Alongside this every week I get closer to the ISB, that is the Impending Significant Birthday. Two days after my EDD I will be turning 40. Shh. I was intending to sit in a dark corner on the 25th May 2019 and gently rock. Now that my world has transformed in to talk of trimesters and the like I can’t imagine that my birthday plans will pan out as I was hoping. But I may at least have a distraction.
So, nearing 40, pregnant and at times emotional (by that I mean most of the time!). My weekly blog is hopefully going to entertain you, will reassure those of you who may also be resenting an ISB or hurtling towards an EDD and at the very least provide something other than BREXIT to read about over the next few weeks and months. The perfect BREXIT does not exist by the way. The country voted for a unicorn.

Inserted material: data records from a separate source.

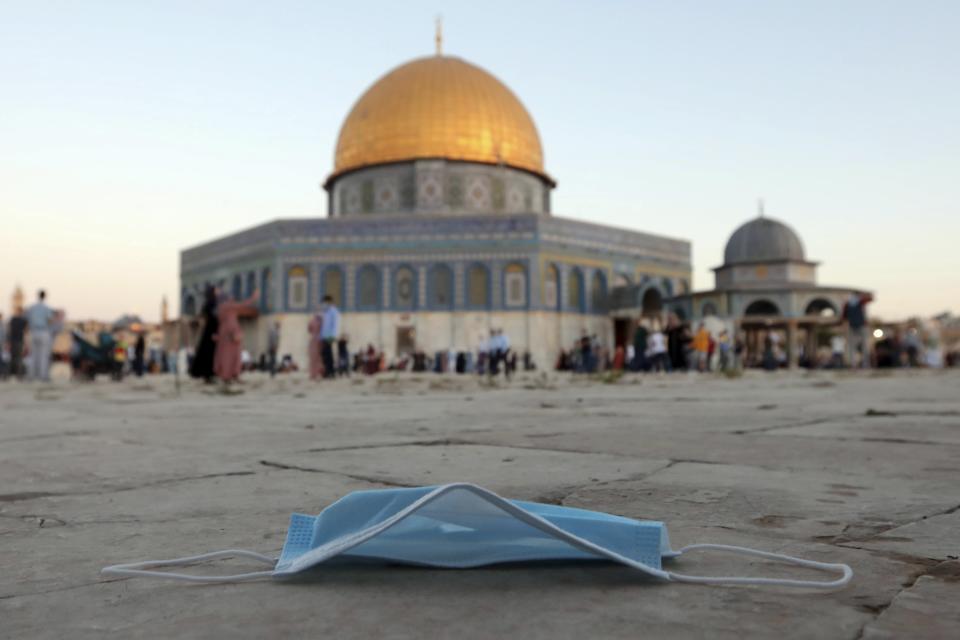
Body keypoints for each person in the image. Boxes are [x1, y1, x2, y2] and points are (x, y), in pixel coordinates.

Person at [213, 289, 259, 383]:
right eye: (230, 297)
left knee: (230, 355)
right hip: (230, 334)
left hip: (228, 333)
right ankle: (229, 375)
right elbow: (242, 305)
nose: (232, 298)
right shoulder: (227, 306)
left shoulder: (223, 308)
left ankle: (231, 375)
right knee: (230, 356)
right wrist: (253, 298)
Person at [189, 286, 219, 382]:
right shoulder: (213, 303)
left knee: (206, 352)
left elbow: (202, 315)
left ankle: (206, 374)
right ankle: (208, 374)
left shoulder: (208, 303)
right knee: (209, 353)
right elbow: (214, 317)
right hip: (212, 330)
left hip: (208, 330)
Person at [26, 290, 55, 382]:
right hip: (43, 332)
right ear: (45, 296)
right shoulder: (46, 308)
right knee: (43, 355)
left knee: (33, 355)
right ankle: (43, 376)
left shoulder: (31, 308)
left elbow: (27, 320)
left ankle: (31, 376)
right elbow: (50, 320)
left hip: (33, 332)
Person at [319, 295, 340, 379]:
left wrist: (333, 336)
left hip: (330, 337)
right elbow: (324, 326)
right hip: (324, 336)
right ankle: (327, 371)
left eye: (325, 302)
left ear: (329, 302)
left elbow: (335, 325)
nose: (324, 304)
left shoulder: (334, 311)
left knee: (329, 355)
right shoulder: (325, 312)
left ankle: (331, 372)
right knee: (325, 355)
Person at [7, 307, 27, 380]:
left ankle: (11, 375)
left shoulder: (13, 319)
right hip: (18, 341)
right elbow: (26, 331)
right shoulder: (23, 320)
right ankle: (18, 375)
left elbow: (9, 331)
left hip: (14, 341)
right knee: (18, 359)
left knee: (13, 358)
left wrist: (8, 341)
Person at [307, 312, 323, 380]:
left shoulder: (311, 322)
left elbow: (309, 330)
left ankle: (313, 374)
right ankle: (319, 373)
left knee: (313, 359)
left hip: (313, 341)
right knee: (319, 358)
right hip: (320, 340)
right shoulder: (321, 322)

Back to the baby who we are calling BB (Baby Bear); the thing actually moved and waved at us during the scan. I didn’t cry or feel emotional, I think it was meant to, but it was reassuring to know that they are starting to train early. Their mum is a former old school number 8 rugby player, their dad a powerlifter. They will be involved in sport somewhere, somehow but the parental combination worries me immensely when I think that at some point the thing has to come out of me. My husband makes me feel petite and I am 5ft 10 and a size 16. Too much to hope that BB will be a manageable 7LBs I am sure! Anyway, that is 6 months away. I can put that to the back of my mind for now. So back to non-baby news: Unicorn Brexit, Jeremy Corbyn and his anorak – to be fair my Dad has always told me that if it is raining to make sure that I remember my anorak. Very sensible, I think. It was raining. Trump clearly does not have an anorak. This weekend sees more rugby action with England men taking on Japan and England women taking on Canada. I am sure it will be an English whitewash but everyone loves an underdog. Japan have shocked the world before so maybe they will ‘blossom’ again. I won’t be watching, I will be heading to a friend’s 50th birthday party hoping that I can make it past 9pm but happy that my own ISB is a whole ten years younger.